Exit les grosses distos et le gros son d’ Impure Wilhelmina, après un EP déjà remarqué, M. Fallan nous livre ici un premier album un brin intimiste, parfois acoustique, parfois électrique mais d’une somptueuse beauté. Sur « Contagious », on pourrait même parler de one man band car le suisse joue l’intégralité des nombreux instruments sans jamais en faire trop, il y a juste ce qu’il faut pour que l’ensemble reste cohérent. Tout cela pour dire que M. Fallan est doté d’un talent exceptionnel de composition.

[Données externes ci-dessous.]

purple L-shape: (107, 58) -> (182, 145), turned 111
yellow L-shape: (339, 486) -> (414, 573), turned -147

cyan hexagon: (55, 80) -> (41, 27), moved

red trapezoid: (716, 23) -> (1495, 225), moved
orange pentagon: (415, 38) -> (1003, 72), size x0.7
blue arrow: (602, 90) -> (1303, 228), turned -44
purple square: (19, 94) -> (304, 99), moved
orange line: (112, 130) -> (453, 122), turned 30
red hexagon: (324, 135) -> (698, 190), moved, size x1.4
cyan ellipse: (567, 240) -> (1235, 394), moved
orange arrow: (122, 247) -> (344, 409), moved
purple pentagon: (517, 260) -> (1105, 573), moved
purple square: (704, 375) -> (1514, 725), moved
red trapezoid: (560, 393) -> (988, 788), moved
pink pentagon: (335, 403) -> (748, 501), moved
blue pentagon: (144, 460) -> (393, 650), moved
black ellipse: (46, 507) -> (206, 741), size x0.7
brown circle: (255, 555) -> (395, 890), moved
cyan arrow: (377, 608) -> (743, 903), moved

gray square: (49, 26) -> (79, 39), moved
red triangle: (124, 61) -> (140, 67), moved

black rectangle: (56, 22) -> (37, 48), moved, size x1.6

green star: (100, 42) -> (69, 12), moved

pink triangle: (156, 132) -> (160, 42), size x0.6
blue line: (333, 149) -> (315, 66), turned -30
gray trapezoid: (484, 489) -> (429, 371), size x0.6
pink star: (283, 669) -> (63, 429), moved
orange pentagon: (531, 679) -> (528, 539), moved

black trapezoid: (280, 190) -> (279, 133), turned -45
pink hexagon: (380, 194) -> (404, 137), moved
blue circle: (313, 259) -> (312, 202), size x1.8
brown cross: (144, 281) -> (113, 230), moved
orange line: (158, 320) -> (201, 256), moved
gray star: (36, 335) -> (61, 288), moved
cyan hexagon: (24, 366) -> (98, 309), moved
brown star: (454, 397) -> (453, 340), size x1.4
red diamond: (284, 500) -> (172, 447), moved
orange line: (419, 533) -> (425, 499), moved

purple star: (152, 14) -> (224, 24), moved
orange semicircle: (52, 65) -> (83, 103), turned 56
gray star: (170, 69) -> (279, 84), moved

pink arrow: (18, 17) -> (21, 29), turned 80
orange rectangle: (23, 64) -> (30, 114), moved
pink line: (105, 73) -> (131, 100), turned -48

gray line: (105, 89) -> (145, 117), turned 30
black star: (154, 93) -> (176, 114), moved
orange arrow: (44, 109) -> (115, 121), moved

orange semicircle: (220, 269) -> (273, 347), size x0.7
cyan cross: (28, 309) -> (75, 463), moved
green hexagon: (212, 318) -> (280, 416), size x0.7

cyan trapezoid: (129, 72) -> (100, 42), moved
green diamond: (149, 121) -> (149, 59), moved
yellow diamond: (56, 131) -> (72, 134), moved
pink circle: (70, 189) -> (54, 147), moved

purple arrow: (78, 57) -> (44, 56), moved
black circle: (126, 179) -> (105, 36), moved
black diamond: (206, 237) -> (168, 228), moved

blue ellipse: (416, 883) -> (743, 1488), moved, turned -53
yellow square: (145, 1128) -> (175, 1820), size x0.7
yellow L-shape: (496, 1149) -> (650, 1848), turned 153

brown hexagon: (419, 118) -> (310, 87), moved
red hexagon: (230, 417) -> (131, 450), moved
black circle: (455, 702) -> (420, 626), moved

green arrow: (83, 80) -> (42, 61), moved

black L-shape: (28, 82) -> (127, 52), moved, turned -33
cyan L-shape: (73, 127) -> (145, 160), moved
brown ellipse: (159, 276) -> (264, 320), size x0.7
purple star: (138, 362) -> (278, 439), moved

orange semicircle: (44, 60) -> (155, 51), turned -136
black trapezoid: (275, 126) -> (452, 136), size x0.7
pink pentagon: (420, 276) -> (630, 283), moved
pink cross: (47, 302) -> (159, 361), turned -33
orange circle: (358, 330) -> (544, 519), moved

Dès les premières notes, nous sommes plongés dans son univers mélancolique où mélodies et sonorités anglophones s’entrechoquent à la manière d’un Radiohead au top de sa forme, et même le chant, parfaitement exécuté, laisse planer le doute tant la similitude avec Thom Yorke est troublante. Ce qui frappe le plus, c’est la multitude de genres représentés sur ce disque mais qui au final n’en forment qu’un; de la pop incandescente de « Withered skin », au grungy « Wasteland » en passant par la folk maladive de « Weak » ou l’atmosphère dépressive de « Mirrors », les titres transpirent de douceur, d’émotion et sont empreints d’une fragilité touchante. Le songwriting est ahurissant, le moindre apport en instruments, effets ou chœurs est travaillé méticuleusement, ce qui donne une intensité encore plus forte au disque.
Après m’avoir séduit lors d’un concert seul avec sa gratte sous le bras, j’attendais beaucoup de son travail sur disque et bien je peux vous dire que je ne suis pas déçu. « Contagious » porte bien son nom car la musique de M. Fallan est réellement contagieuse, ce zikos est pétri de talent et mérite vraiment que l’on jette une oreille sur son disque, ce la vaut vraiment le détour.